Data excerpts:
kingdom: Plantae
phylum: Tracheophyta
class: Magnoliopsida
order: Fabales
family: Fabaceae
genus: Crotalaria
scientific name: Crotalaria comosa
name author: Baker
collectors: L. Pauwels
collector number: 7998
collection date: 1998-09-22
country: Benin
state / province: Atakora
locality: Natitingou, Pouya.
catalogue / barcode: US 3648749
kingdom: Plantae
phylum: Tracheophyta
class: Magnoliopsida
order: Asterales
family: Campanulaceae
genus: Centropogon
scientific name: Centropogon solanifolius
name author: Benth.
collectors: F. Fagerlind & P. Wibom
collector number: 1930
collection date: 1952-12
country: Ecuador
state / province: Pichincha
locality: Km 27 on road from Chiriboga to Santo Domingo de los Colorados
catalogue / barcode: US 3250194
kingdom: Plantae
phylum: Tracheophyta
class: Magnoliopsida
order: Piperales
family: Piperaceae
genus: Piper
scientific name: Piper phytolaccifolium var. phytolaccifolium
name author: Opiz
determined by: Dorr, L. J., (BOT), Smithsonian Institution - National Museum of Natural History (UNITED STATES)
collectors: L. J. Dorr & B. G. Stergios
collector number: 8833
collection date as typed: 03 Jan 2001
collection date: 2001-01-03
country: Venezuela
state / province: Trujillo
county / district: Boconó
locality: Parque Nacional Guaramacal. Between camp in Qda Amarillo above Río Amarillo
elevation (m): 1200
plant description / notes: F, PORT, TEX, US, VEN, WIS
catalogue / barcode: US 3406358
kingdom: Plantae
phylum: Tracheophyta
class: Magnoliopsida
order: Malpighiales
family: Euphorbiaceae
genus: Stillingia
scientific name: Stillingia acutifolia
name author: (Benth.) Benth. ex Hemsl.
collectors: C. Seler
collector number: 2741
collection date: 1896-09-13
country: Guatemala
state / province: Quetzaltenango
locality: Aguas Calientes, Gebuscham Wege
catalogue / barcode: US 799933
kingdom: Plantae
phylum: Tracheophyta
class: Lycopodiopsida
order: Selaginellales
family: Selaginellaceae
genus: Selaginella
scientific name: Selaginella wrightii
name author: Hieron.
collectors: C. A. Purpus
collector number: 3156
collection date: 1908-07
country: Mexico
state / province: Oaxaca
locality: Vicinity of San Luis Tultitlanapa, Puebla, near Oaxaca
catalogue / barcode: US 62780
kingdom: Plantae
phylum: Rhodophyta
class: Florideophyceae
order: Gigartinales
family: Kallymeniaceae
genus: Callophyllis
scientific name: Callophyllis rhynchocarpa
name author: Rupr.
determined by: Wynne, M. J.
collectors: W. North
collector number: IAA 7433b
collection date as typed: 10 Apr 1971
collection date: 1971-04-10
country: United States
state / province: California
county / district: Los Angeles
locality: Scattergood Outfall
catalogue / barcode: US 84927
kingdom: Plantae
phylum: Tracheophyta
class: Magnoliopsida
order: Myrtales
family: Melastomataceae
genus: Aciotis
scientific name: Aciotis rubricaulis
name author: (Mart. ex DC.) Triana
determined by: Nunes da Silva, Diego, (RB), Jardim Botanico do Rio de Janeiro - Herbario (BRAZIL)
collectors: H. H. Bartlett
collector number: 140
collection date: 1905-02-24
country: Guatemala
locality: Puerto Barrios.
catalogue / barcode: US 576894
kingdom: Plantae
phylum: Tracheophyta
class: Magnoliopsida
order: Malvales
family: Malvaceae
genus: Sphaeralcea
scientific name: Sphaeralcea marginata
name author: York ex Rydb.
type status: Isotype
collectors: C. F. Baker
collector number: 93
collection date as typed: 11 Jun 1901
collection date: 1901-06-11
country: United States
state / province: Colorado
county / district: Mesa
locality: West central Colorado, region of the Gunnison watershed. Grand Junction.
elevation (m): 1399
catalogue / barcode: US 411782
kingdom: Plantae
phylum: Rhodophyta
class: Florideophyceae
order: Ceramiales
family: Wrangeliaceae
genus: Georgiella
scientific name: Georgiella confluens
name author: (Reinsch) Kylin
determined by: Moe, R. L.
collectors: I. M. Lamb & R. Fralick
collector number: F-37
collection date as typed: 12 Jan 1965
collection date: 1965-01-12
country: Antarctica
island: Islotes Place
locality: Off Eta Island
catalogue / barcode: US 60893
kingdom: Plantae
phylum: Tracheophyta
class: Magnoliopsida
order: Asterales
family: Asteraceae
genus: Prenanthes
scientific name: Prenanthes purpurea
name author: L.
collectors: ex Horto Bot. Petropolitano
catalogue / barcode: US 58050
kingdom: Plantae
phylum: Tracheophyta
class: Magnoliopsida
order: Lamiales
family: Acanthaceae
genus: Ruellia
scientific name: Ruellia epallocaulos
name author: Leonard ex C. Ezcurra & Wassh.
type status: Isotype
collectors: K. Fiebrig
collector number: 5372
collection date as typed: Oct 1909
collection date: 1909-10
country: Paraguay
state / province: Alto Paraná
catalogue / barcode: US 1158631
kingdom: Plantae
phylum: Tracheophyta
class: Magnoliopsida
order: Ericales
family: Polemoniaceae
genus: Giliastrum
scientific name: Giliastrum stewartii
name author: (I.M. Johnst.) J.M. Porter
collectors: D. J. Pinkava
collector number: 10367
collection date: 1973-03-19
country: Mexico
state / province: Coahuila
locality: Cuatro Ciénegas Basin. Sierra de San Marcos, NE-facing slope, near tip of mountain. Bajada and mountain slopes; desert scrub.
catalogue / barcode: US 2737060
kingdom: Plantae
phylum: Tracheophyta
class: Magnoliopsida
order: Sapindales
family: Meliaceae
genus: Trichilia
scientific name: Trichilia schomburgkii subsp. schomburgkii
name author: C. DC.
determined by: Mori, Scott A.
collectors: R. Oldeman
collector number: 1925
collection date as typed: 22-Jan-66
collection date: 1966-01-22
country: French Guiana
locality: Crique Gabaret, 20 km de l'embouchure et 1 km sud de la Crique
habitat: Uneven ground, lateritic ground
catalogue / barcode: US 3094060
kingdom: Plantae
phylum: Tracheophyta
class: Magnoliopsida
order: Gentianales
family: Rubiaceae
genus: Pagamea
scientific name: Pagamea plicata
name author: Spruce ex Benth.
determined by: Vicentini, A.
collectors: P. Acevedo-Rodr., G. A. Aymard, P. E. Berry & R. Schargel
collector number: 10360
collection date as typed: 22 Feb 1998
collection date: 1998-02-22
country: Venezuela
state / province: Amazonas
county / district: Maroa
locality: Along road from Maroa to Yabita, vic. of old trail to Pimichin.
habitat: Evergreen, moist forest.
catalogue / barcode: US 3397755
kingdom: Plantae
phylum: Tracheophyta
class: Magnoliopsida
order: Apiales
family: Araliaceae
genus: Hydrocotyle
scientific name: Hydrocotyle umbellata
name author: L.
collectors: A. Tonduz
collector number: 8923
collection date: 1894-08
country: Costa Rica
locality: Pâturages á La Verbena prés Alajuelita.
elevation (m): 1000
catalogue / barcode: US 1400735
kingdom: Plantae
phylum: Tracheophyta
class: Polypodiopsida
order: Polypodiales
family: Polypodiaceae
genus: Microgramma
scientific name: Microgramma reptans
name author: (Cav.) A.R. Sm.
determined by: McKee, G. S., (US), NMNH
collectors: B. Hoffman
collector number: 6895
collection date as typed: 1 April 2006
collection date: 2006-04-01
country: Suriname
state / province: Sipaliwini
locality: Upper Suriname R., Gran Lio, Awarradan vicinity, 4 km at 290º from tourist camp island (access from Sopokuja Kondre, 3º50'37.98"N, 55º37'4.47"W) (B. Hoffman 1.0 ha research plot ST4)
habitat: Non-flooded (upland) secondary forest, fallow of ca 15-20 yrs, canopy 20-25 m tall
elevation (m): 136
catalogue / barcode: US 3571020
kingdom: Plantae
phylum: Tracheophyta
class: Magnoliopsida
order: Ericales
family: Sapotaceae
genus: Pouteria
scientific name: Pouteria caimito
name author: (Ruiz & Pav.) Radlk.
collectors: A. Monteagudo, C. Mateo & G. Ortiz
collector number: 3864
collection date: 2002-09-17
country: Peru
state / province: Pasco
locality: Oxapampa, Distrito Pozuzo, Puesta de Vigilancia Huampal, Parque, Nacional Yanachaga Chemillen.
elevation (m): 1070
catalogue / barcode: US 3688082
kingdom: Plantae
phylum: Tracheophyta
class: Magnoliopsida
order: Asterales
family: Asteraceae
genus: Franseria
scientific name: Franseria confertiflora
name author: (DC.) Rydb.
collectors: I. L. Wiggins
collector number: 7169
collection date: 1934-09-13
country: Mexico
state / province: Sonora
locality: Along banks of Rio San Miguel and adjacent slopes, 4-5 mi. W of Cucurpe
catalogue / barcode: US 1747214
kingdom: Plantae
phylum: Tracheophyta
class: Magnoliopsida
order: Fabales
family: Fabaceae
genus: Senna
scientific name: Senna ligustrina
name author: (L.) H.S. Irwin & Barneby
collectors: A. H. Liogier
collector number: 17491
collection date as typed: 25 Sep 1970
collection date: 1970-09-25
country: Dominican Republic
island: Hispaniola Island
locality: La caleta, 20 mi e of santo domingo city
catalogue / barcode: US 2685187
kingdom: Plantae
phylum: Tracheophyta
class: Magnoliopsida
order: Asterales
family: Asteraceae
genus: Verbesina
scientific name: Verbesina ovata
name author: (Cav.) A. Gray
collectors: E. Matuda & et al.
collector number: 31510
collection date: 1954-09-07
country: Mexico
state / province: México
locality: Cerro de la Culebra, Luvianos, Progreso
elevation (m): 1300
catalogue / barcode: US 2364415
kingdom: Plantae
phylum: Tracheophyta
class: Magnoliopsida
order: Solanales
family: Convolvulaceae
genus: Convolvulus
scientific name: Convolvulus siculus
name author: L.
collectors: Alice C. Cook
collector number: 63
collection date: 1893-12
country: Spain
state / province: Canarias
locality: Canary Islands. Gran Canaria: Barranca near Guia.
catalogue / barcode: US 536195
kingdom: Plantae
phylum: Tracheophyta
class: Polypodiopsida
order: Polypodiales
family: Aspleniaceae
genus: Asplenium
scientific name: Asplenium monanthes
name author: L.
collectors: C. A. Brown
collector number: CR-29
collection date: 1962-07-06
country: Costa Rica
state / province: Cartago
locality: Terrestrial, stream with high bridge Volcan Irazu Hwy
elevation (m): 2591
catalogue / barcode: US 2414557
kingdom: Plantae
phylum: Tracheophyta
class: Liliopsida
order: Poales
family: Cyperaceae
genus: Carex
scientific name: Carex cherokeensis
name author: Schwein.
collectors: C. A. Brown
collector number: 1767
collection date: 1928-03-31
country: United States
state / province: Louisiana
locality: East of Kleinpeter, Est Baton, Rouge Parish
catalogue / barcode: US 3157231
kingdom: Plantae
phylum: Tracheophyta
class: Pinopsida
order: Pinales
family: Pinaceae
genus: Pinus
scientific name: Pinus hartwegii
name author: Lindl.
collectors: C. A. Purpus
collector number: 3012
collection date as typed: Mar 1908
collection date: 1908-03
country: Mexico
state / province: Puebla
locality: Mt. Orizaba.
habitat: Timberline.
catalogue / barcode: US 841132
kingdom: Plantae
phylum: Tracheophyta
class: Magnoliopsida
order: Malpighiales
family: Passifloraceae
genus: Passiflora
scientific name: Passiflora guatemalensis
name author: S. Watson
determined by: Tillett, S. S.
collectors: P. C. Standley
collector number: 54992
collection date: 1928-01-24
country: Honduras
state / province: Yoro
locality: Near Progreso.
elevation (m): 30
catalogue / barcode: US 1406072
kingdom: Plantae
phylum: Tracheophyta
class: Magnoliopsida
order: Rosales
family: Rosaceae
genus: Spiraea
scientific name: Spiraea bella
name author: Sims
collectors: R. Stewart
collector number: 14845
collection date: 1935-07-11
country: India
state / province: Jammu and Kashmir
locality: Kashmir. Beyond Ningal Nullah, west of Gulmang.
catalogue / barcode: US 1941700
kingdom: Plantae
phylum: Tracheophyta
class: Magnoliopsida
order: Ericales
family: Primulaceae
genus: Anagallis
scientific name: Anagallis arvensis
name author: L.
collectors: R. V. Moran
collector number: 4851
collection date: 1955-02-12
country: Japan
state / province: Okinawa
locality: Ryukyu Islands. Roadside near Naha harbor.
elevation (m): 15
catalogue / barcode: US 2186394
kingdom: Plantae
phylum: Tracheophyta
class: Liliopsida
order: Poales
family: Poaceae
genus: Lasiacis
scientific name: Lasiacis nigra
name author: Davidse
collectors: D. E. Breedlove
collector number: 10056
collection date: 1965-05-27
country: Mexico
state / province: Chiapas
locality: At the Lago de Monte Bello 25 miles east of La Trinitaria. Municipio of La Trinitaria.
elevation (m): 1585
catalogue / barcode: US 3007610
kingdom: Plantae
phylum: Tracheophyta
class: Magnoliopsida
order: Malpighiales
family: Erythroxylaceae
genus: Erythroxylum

* **Aim**
Repeat the stretch of lines from the one containing "catalogue / barcode: US 1400735" through the one containing "collector number: 6895", swapping "name author" for "authority" and leaving everything else unchanged.

* **Reply to the exercise**
catalogue / barcode: US 1400735
kingdom: Plantae
phylum: Tracheophyta
class: Polypodiopsida
order: Polypodiales
family: Polypodiaceae
genus: Microgramma
scientific name: Microgramma reptans
authority: (Cav.) A.R. Sm.
determined by: McKee, G. S., (US), NMNH
collectors: B. Hoffman
collector number: 6895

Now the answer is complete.